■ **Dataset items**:
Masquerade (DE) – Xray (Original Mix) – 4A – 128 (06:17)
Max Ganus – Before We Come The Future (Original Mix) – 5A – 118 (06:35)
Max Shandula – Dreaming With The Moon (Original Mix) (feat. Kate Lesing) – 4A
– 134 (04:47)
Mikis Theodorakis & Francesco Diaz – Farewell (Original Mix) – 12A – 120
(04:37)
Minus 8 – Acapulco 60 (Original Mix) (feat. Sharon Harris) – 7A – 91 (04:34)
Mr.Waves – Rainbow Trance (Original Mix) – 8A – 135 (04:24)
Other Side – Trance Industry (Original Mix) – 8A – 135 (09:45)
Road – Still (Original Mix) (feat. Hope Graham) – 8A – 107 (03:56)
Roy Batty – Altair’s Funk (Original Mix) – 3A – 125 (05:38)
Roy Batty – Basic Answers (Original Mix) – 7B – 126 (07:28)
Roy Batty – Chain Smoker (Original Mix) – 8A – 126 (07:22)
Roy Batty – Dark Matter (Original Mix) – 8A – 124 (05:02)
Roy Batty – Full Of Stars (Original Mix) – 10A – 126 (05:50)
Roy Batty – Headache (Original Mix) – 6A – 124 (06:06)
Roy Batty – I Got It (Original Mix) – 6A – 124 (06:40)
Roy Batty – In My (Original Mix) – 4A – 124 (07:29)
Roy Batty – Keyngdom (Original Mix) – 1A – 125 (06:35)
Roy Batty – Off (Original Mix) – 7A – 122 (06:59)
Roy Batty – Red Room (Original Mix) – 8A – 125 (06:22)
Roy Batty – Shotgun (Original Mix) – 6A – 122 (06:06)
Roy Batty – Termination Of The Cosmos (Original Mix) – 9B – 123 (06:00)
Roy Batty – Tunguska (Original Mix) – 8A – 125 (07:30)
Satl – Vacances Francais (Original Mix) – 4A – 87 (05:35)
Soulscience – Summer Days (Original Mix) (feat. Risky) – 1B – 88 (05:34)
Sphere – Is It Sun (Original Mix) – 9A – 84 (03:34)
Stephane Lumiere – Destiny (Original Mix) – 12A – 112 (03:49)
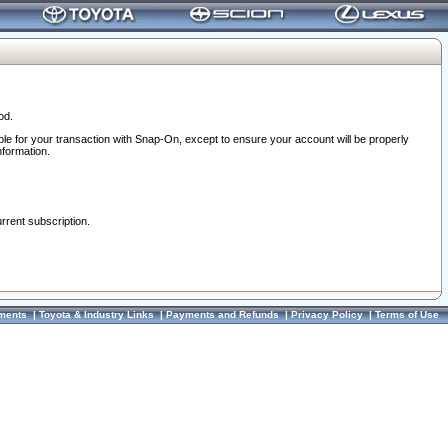
od.
ble for your transaction with Snap-On, except to ensure your account will be properly
nformation.
urrent subscription.
ments
|
Toyota & Industry Links
|
Payments and Refunds
|
Privacy Policy
|
Terms of Use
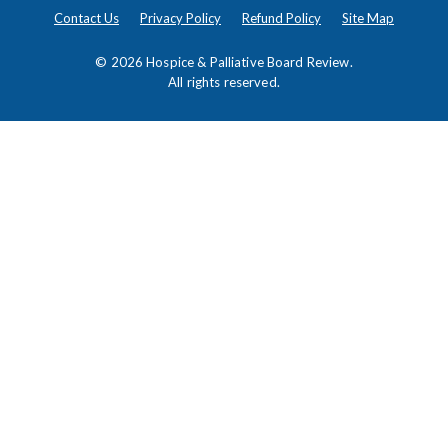
Contact Us
Privacy Policy
Refund Policy
Site Map
© 2026
Hospice & Palliative Board Review
.
All rights reserved.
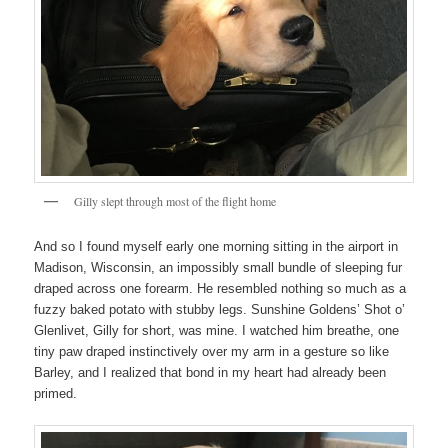
Gilly slept through most of the flight home
And so I found myself early one morning sitting in the airport in
Madison, Wisconsin, an impossibly small bundle of sleeping fur
draped across one forearm. He resembled nothing so much as a
fuzzy baked potato with stubby legs. Sunshine Goldens’ Shot o’
Glenlivet, Gilly for short, was mine. I watched him breathe, one
tiny paw draped instinctively over my arm in a gesture so like
Barley, and I realized that bond in my heart had already been
primed.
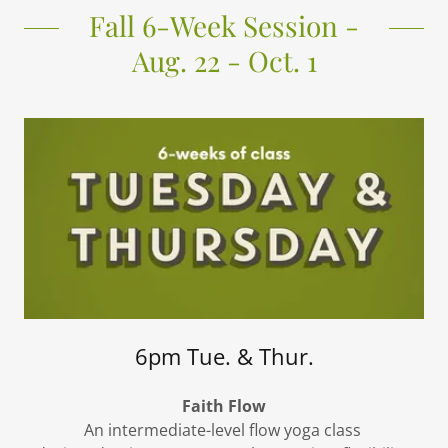
Fall 6-Week Session -
Aug. 22 - Oct. 1
6pm Tue. & Thur.
Faith Flow
An intermediate-level flow yoga class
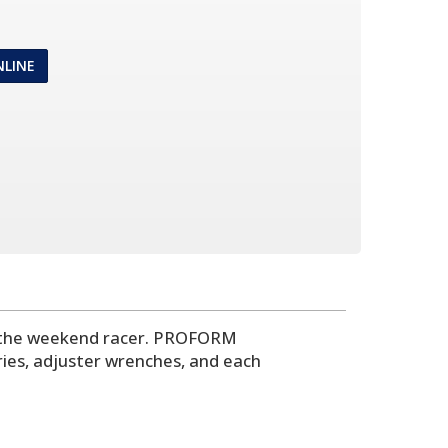
NLINE
or the weekend racer. PROFORM
ries, adjuster wrenches, and each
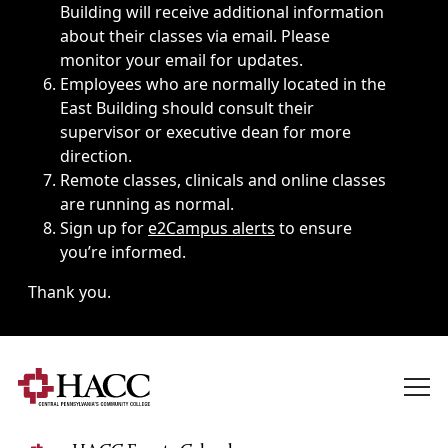
Building will receive additional information
about their classes via email. Please
monitor your email for updates.
Employees who are normally located in the
East Building should consult their
supervisor or executive dean for more
direction.
Remote classes, clinicals and online classes
are running as normal.
Sign up for
e2Campus alerts
to ensure
you’re informed.
Thank you.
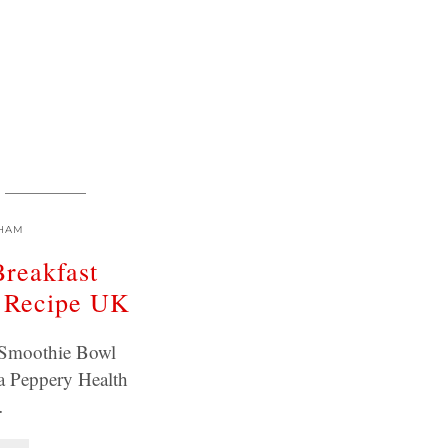
HAM
Breakfast
 Recipe UK
t Smoothie Bowl
a Peppery Health
…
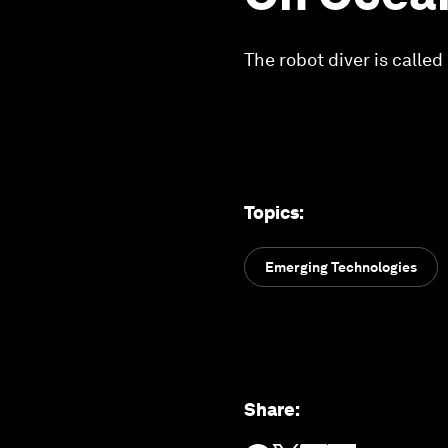
The robot diver is call
Topics
:
Emerging Technologies
Share
:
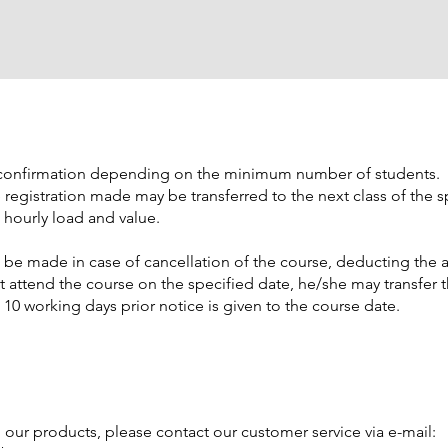
s confirmation depending on the minimum number of students.
he registration made may be transferred to the next class of the s
 hourly load and value.
be made in case of cancellation of the course, deducting the a
t attend the course on the specified date, he/she may transfer 
t 10 working days prior notice is given to the course date.
h our products, please contact our customer service via e-mail:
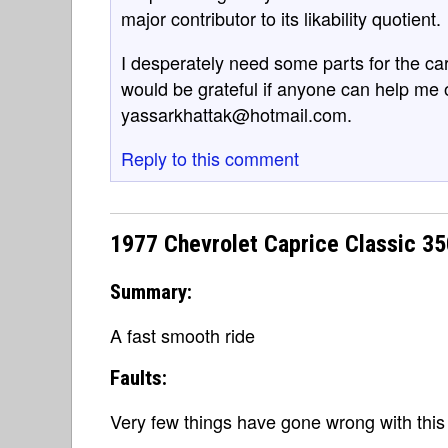
major contributor to its likability quotient.
I desperately need some parts for the car
would be grateful if anyone can help me 
yassarkhattak@hotmail.com.
Reply to this comment
1977 Chevrolet Caprice Classic 3
Summary:
A fast smooth ride
Faults:
Very few things have gone wrong with this 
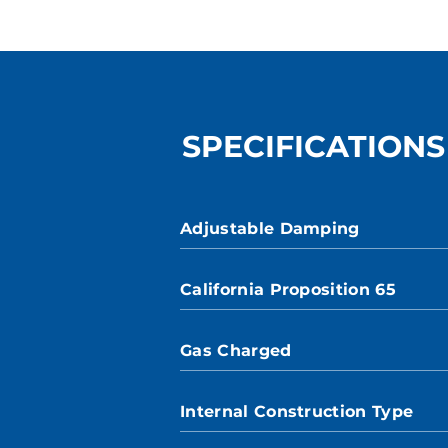
SPECIFICATIONS
Adjustable Damping
California Proposition 65
Gas Charged
Internal Construction Type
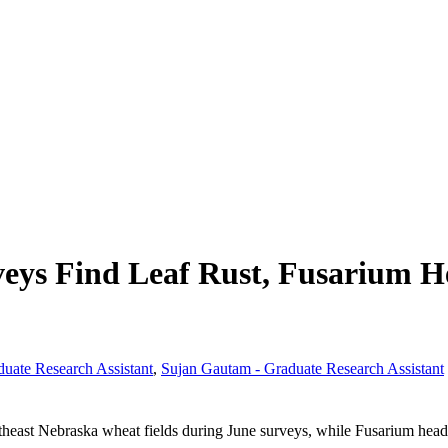
eys Find Leaf Rust, Fusarium H
duate Research Assistant
,
Sujan Gautam - Graduate Research Assistant
heast Nebraska wheat fields during June surveys, while Fusarium head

■ **Task description**: Would you print all of the entries exactly, omitting any image?

■ **Answer to the problem**:
Masquerade (DE) – Xray (Original Mix) – 4A – 128 (06:17)
Max Ganus – Before We Come The Future (Original Mix) – 5A – 118 (06:35)
Max Shandula – Dreaming With The Moon (Original Mix) (feat. Kate Lesing) – 4A
– 134 (04:47)
Mikis Theodorakis & Francesco Diaz – Farewell (Original Mix) – 12A – 120
(04:37)
Minus 8 – Acapulco 60 (Original Mix) (feat. Sharon Harris) – 7A – 91 (04:34)
Mr.Waves – Rainbow Trance (Original Mix) – 8A – 135 (04:24)
Other Side – Trance Industry (Original Mix) – 8A – 135 (09:45)
Road – Still (Original Mix) (feat. Hope Graham) – 8A – 107 (03:56)
Roy Batty – Altair’s Funk (Original Mix) – 3A – 125 (05:38)
Roy Batty – Basic Answers (Original Mix) – 7B – 126 (07:28)
Roy Batty – Chain Smoker (Original Mix) – 8A – 126 (07:22)
Roy Batty – Dark Matter (Original Mix) – 8A – 124 (05:02)
Roy Batty – Full Of Stars (Original Mix) – 10A – 126 (05:50)
Roy Batty – Headache (Original Mix) – 6A – 124 (06:06)
Roy Batty – I Got It (Original Mix) – 6A – 124 (06:40)
Roy Batty – In My (Original Mix) – 4A – 124 (07:29)
Roy Batty – Keyngdom (Original Mix) – 1A – 125 (06:35)
Roy Batty – Off (Original Mix) – 7A – 122 (06:59)
Roy Batty – Red Room (Original Mix) – 8A – 125 (06:22)
Roy Batty – Shotgun (Original Mix) – 6A – 122 (06:06)
Roy Batty – Termination Of The Cosmos (Original Mix) – 9B – 123 (06:00)
Roy Batty – Tunguska (Original Mix) – 8A – 125 (07:30)
Satl – Vacances Francais (Original Mix) – 4A – 87 (05:35)
Soulscience – Summer Days (Original Mix) (feat. Risky) – 1B – 88 (05:34)
Sphere – Is It Sun (Original Mix) – 9A – 84 (03:34)
Stephane Lumiere – Destiny (Original Mix) – 12A – 112 (03:49)
od.
ble for your transaction with Snap-On, except to ensure your account will be properly
nformation.
urrent subscription.
ments
|
Toyota & Industry Links
|
Payments and Refunds
|
Privacy Policy
|
Terms of Use
Contact Us
Privacy Policy
Refund Policy
Site Map
© 2026
Hospice & Palliative Board Review
.
All rights reserved.
Gilly slept through most of the flight home
And so I found myself early one morning sitting in the airport in
Madison, Wisconsin, an impossibly small bundle of sleeping fur
draped across one forearm. He resembled nothing so much as a
fuzzy baked potato with stubby legs. Sunshine Goldens’ Shot o’
Glenlivet, Gilly for short, was mine. I watched him breathe, one
tiny paw draped instinctively over my arm in a gesture so like
Barley, and I realized that bond in my heart had already been
primed.
Fall 6-Week Session -
Aug. 22 - Oct. 1
6pm Tue. & Thur.
Faith Flow
An intermediate-level flow yoga class
NLINE
or the weekend racer. PROFORM
ries, adjuster wrenches, and each
Building will receive additional information
about their classes via email. Please
monitor your email for updates.
Employees who are normally located in the
East Building should consult their
supervisor or executive dean for more
direction.
Remote classes, clinicals and online classes
are running as normal.
Sign up for
e2Campus alerts
to ensure
you’re informed.
Thank you.
HAM
Breakfast
 Recipe UK
t Smoothie Bowl
a Peppery Health
…
The robot diver is call
Topics
:
Emerging Technologies
Share
:
s confirmation depending on the minimum number of students.
he registration made may be transferred to the next class of the s
 hourly load and value.
be made in case of cancellation of the course, deducting the a
t attend the course on the specified date, he/she may transfer 
t 10 working days prior notice is given to the course date.
h our products, please contact our customer service via e-mail:
major contributor to its likability quotient.
I desperately need some parts for the car
would be grateful if anyone can help me 
yassarkhattak@hotmail.com.
Reply to this comment
1977 Chevrolet Caprice Classic 3
Summary:
A fast smooth ride
Faults:
Very few things have gone wrong with this 
SPECIFICATIONS
Adjustable Damping
California Proposition 65
Gas Charged
Internal Construction Type
eys Find Leaf Rust, Fusarium H
duate Research Assistant
,
Sujan Gautam - Graduate Research Assistant
heast Nebraska wheat fields during June surveys, while Fusarium head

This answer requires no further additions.